OBJECTIF DE L'EXERCICE
Rédigez la suite de l'article consacré aux dernières grandes ventes impressionnistes et modernes de Londres, en reprenant juste après sa dernière phrase.

Les résultats des dernières grandes ventes impressionniste et moderne de Londres

[28/06/2016]

 

Les résultats des dernières grandes ventes impressionniste et moderne de Londres s’avèrent tendus : la chute drastique des produits de ventes (-47% pour Sotheby’s et -39% pour Christie’s) est en partie liée à la prudence des sociétés de ventes, qui ont considérablement restreint leur offre pour ne pas « griller » les œuvres, et pour éviter d’éveiller la défiance dans cette période d’accalmie et de re-positionnement.

Le 21 juin 2016, la vente Impressionniste et Moderne de prestige, organisée chez Sotheby’s, donnait une tendance baissière confirmée le lendemain chez sa concurrente : les 149,9 m$ de chef-d’oeuvres vendus par Sotheby’s constituent une baisse de 47% par rapport à la même session de juin 2015 (281,7 m$ le 24 juin 2015). Une baisse attendue, Sotheby’s affichant un catalogue particulièrement restreint de 27 lots dont 24 se sont vendus, contre 40 lots vendus en moyenne sur la décennie… Cette perte est à relativiser, sachant que Sotheby’s enregistrait l’an dernier la deuxième meilleure vente de son histoire londonienne. Il s’agit néanmoins d’un résultat baissier de 10% par rapport à la moyenne des ventes de prestige de juin organisées depuis 10 ans à Londres par l’honorable maison de ventes ! Le marché impressionniste et moderne est certes ralenti il n’en demeure pas moins puissant, avec deux chef-d’oeuvres vendus plusieurs dizaines de millions chacun.

DONNÉES FOURNIES
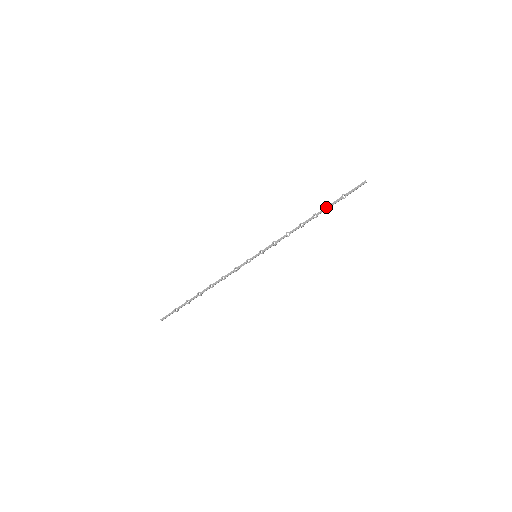
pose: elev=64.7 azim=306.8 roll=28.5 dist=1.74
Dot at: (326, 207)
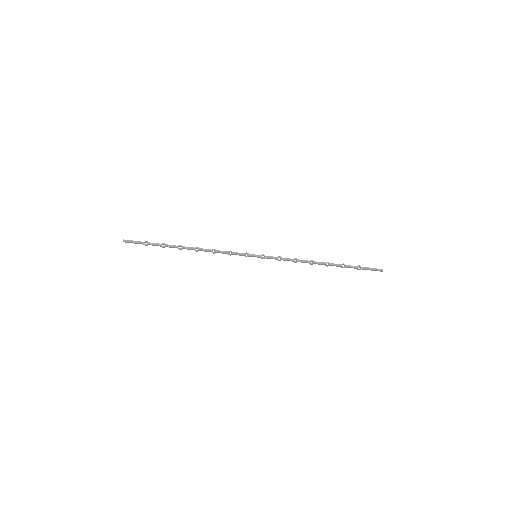
Dot at: (341, 264)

RÉSULTAT ATTENDU
Le record de cette semaine de ventes est tenu par un chef-d’oeuvre cubiste de Pablo PICASSO, une Femme assise (1909, 81 x 65 cm), vendu l’équivalent de 63,5 m$ par Sotheby’s. Il s’agit d’un montant record pour une vente de juin et de la septième meilleure enchère au monde pour Picasso, dont le record fut signé l’an dernier à plus de 179 m$ (vente de la toile Les femmes d’Alger (Version ‘O’), Christie’s, New York, le 11 mai 2015). Cette Femme assise est un petit miracle pour les grandes ventes, une pièce absolument muséale émergeant après 40 années passées dans la même collection particulière, celle de l’américain Richard K. Weil. Le modèle n’est autre que Fernande Olivier, la première compagne de Picasso et la muse de la période cubiste.
Le deuxième grand chef-d’oeuvre de la vacation Sotheby’s fut Jeanne Hébuterne au foulard d’Amedeo MODIGLIANI (1919, 92 x 54 cm), une toile remarquable adjugée pour 2,7 m$ il y a 30 ans (vente Christie’s, Londres, le 23 juin 1986, lot 42) et emportée cette fois pour 56,7 m$ ! Entre temps, Modigliani est devenu l’auteur de la deuxième toile la plus chère du monde, avec son Nu Couché (1917-1918) achetée 170,4m$ par le milliardaire chinois Liu Yiqian, président du groupe Sunline., pour le prestige de son Long Museum à Shanghai.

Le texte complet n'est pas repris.